EnerMech has invested £30million in the acquisition of seven businesses in its first three years, establishing a broad range of mechanical services in six business lines.
The businesses we bought had combined sales of £40million and the success of our integration efforts since the last acquisition in 2010 is clearly demonstrated by 2011 sales of more than £100million to a substantially broader customer base.
This next 12 months will be a key period in the growth of EnerMech as we embark on a series of fresh acquisitions which will transform the company and take us to the next level of our planned growth strategy.
In tandem with growing our core UK continental shelf business, we have firmly established our brand in the key oil and gas producing regions by putting “feet on the ground”.
We don’t believe a quality level of service can be provided for clients by placing an EnerMech flag in a far-flung location and shipping in personnel and equipment only when a contract is awarded.
Instead, in addition to the £30million spent on acquisitions, we have invested a further £45million in infrastructure, permanent bases and in-country staff in 18 locations, stretching from Norway, the Caspian and Middle East, and from Singapore, Indonesia and China, to Perth and Melbourne in Australia.
Our focus in 2012 is on West Africa, Asia and the US and simultaneous negotiations are under way on these three continents to acquire businesses which have either the infrastructure, or allied skills and technical expertise, which fit the EnerMech template and will offer us a strong presence in those key markets.
A joint venture agreement in Nigeria is at an advanced stage and we have identified a similar opportunity in Angola, with an acquisition in South Africa also in our sights.
All going well, these deals will give us a solid platform to introduce all of EnerMech’s service lines to Africa – one of the world’s fastest-growing offshore oil and gas locations – and we forecast the African market will generate sales of £12million in the first year, rising to £25million in 2013.
In China our partnership with Qingdao Pacific Oceaneering has already secured substantial contracts and we are looking at a possible acquisition to add to our already strong relationship, while we have identified a possible tie-up in India which will strengthen our valves business.

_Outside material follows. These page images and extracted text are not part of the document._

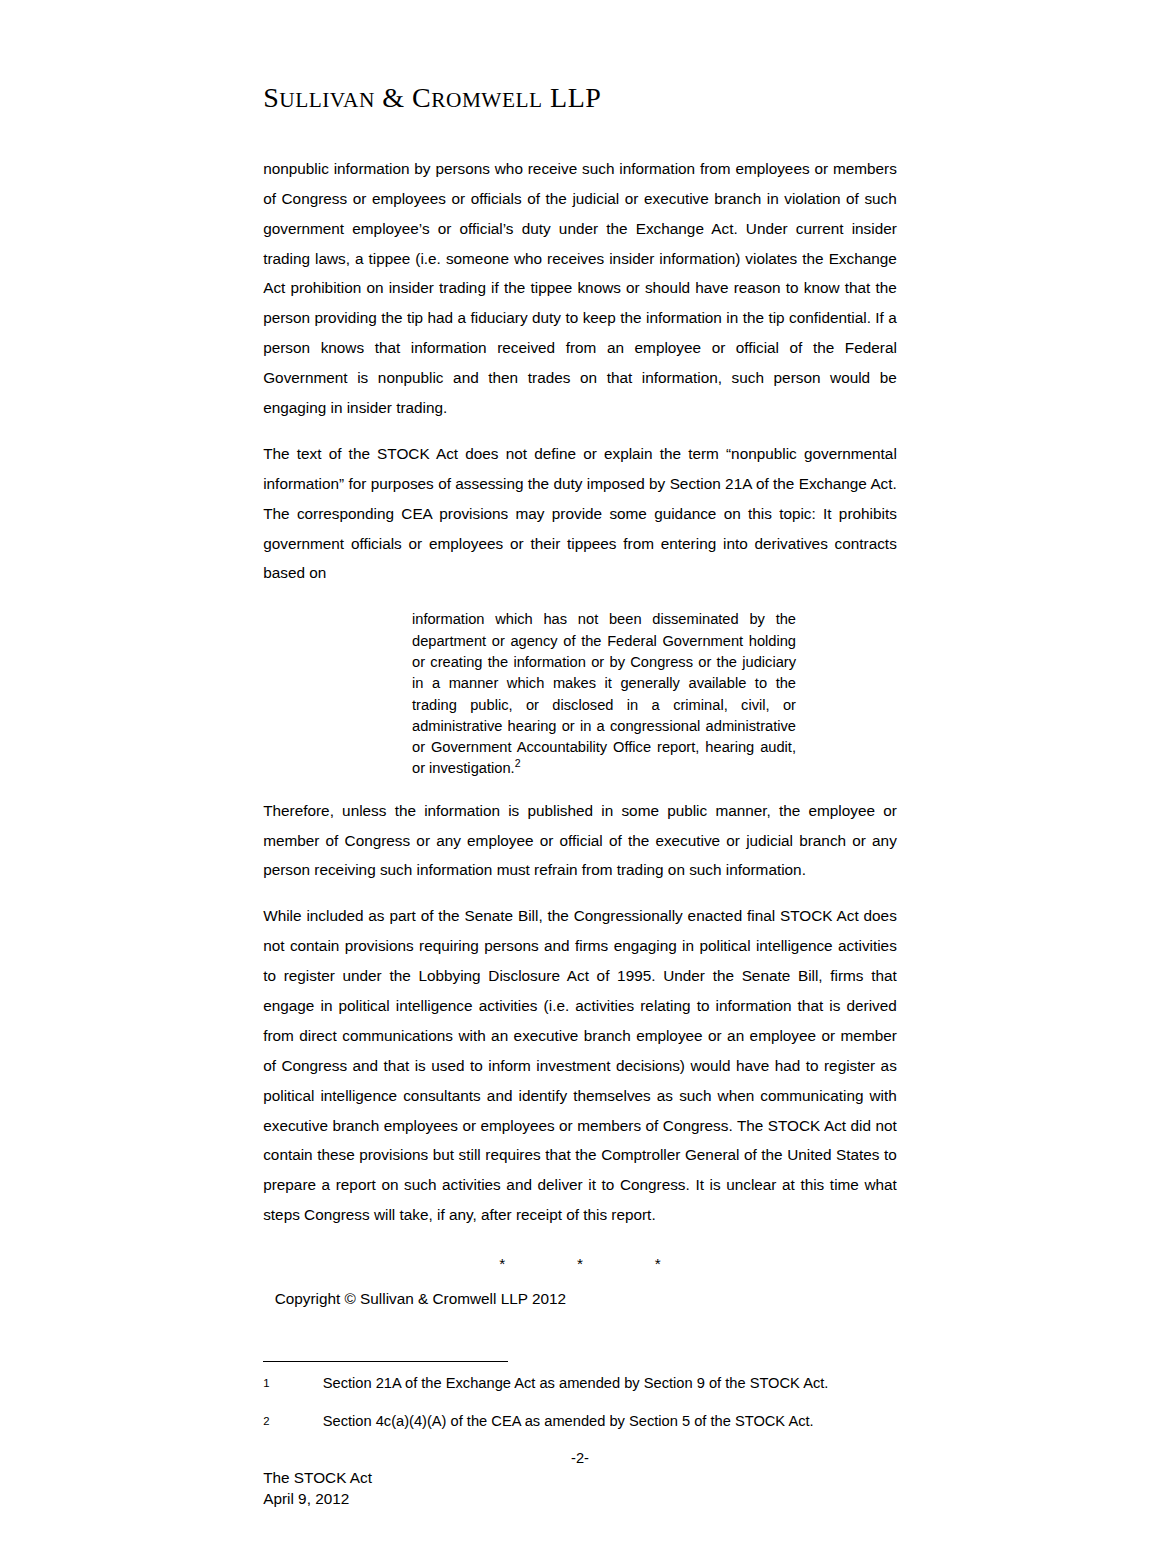SULLIVAN & CROMWELL LLP
nonpublic information by persons who receive such information from employees or members of Congress or employees or officials of the judicial or executive branch in violation of such government employee’s or official’s duty under the Exchange Act. Under current insider trading laws, a tippee (i.e. someone who receives insider information) violates the Exchange Act prohibition on insider trading if the tippee knows or should have reason to know that the person providing the tip had a fiduciary duty to keep the information in the tip confidential. If a person knows that information received from an employee or official of the Federal Government is nonpublic and then trades on that information, such person would be engaging in insider trading.
The text of the STOCK Act does not define or explain the term “nonpublic governmental information” for purposes of assessing the duty imposed by Section 21A of the Exchange Act. The corresponding CEA provisions may provide some guidance on this topic: It prohibits government officials or employees or their tippees from entering into derivatives contracts based on
information which has not been disseminated by the department or agency of the Federal Government holding or creating the information or by Congress or the judiciary in a manner which makes it generally available to the trading public, or disclosed in a criminal, civil, or administrative hearing or in a congressional administrative or Government Accountability Office report, hearing audit, or investigation.2
Therefore, unless the information is published in some public manner, the employee or member of Congress or any employee or official of the executive or judicial branch or any person receiving such information must refrain from trading on such information.
While included as part of the Senate Bill, the Congressionally enacted final STOCK Act does not contain provisions requiring persons and firms engaging in political intelligence activities to register under the Lobbying Disclosure Act of 1995. Under the Senate Bill, firms that engage in political intelligence activities (i.e. activities relating to information that is derived from direct communications with an executive branch employee or an employee or member of Congress and that is used to inform investment decisions) would have had to register as political intelligence consultants and identify themselves as such when communicating with executive branch employees or employees or members of Congress. The STOCK Act did not contain these provisions but still requires that the Comptroller General of the United States to prepare a report on such activities and deliver it to Congress. It is unclear at this time what steps Congress will take, if any, after receipt of this report.
* * *
Copyright © Sullivan & Cromwell LLP 2012
1
Section 21A of the Exchange Act as amended by Section 9 of the STOCK Act.
2
Section 4c(a)(4)(A) of the CEA as amended by Section 5 of the STOCK Act.
-2-
The STOCK Act
April 9, 2012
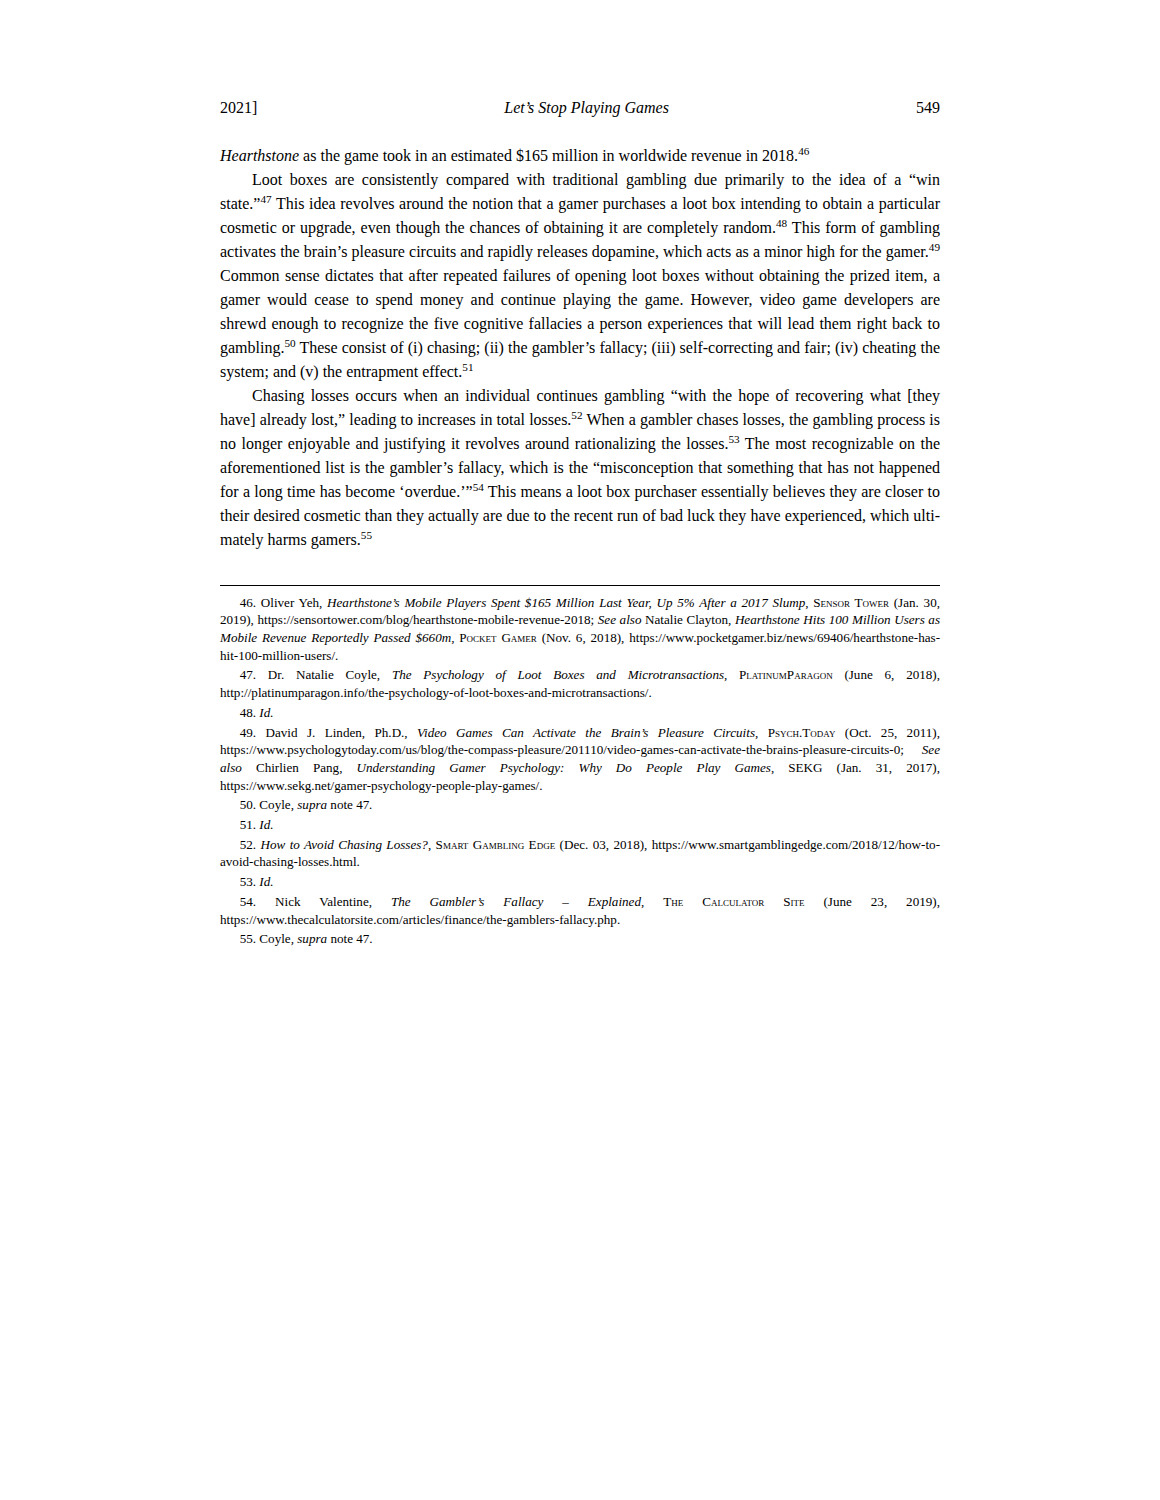2021] Let’s Stop Playing Games 549
Hearthstone as the game took in an estimated $165 million in worldwide revenue in 2018.46
Loot boxes are consistently compared with traditional gambling due primarily to the idea of a “win state.”47 This idea revolves around the notion that a gamer purchases a loot box intending to obtain a particular cosmetic or upgrade, even though the chances of obtaining it are completely random.48 This form of gambling activates the brain’s pleasure circuits and rapidly releases dopamine, which acts as a minor high for the gamer.49 Common sense dictates that after repeated failures of opening loot boxes without obtaining the prized item, a gamer would cease to spend money and continue playing the game. However, video game developers are shrewd enough to recognize the five cognitive fallacies a person experiences that will lead them right back to gambling.50 These consist of (i) chasing; (ii) the gambler’s fallacy; (iii) self-correcting and fair; (iv) cheating the system; and (v) the entrapment effect.51
Chasing losses occurs when an individual continues gambling “with the hope of recovering what [they have] already lost,” leading to increases in total losses.52 When a gambler chases losses, the gambling process is no longer enjoyable and justifying it revolves around rationalizing the losses.53 The most recognizable on the aforementioned list is the gambler’s fallacy, which is the “misconception that something that has not happened for a long time has become ‘overdue.’”54 This means a loot box purchaser essentially believes they are closer to their desired cosmetic than they actually are due to the recent run of bad luck they have experienced, which ultimately harms gamers.55
Oliver Yeh, Hearthstone’s Mobile Players Spent $165 Million Last Year, Up 5% After a 2017 Slump, Sensor Tower (Jan. 30, 2019), https://sensortower.com/blog/hearthstone-mobile-revenue-2018; See also Natalie Clayton, Hearthstone Hits 100 Million Users as Mobile Revenue Reportedly Passed $660m, Pocket Gamer (Nov. 6, 2018), https://www.pocketgamer.biz/news/69406/hearthstone-has-hit-100-million-users/.
Dr. Natalie Coyle, The Psychology of Loot Boxes and Microtransactions, PlatinumParagon (June 6, 2018), http://platinumparagon.info/the-psychology-of-loot-boxes-and-microtransactions/.
Id.
David J. Linden, Ph.D., Video Games Can Activate the Brain’s Pleasure Circuits, Psych.Today (Oct. 25, 2011), https://www.psychologytoday.com/us/blog/the-compass-pleasure/201110/video-games-can-activate-the-brains-pleasure-circuits-0; See also Chirlien Pang, Understanding Gamer Psychology: Why Do People Play Games, SEKG (Jan. 31, 2017), https://www.sekg.net/gamer-psychology-people-play-games/.
Coyle, supra note 47.
Id.
How to Avoid Chasing Losses?, Smart Gambling Edge (Dec. 03, 2018), https://www.smartgamblingedge.com/2018/12/how-to-avoid-chasing-losses.html.
Id.
Nick Valentine, The Gambler’s Fallacy – Explained, The Calculator Site (June 23, 2019), https://www.thecalculatorsite.com/articles/finance/the-gamblers-fallacy.php.
Coyle, supra note 47.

In Australia we are committed to building on a very strong initial entry into this important market and are looking at a number of potential acquisitions.
Until now, we have deliberately positioned EnerMech as a UK/Eastern hemisphere oil and gas specialist, but that will change and we are tracking two target companies which will transform our Houston operation and give us a full service capability in the US.
This will be the foundation block for future expansion into the Canadian, Brazilian and Mexican markets.
We are constantly looking at new opportunities as they arise, but we will not be drawn into any acquisition where the target company places an unrealistic value on their worth, as happened recently with a large UK target.
We have enjoyed great support from Lloyds Banking Group and it recently extended our revolving credit facility to £30million, with an option to grow the facility to £40million, in line with the company’s profitability.
Our private equity investor, Lime Rock, has committed to a significant further investment to support new acquisitions and, working closely with both groups, we are well on the road to establishing EnerMech as a truly international mechanical engineering company.
Doug Duguid is managing director of mechanical engineering company EnerMech.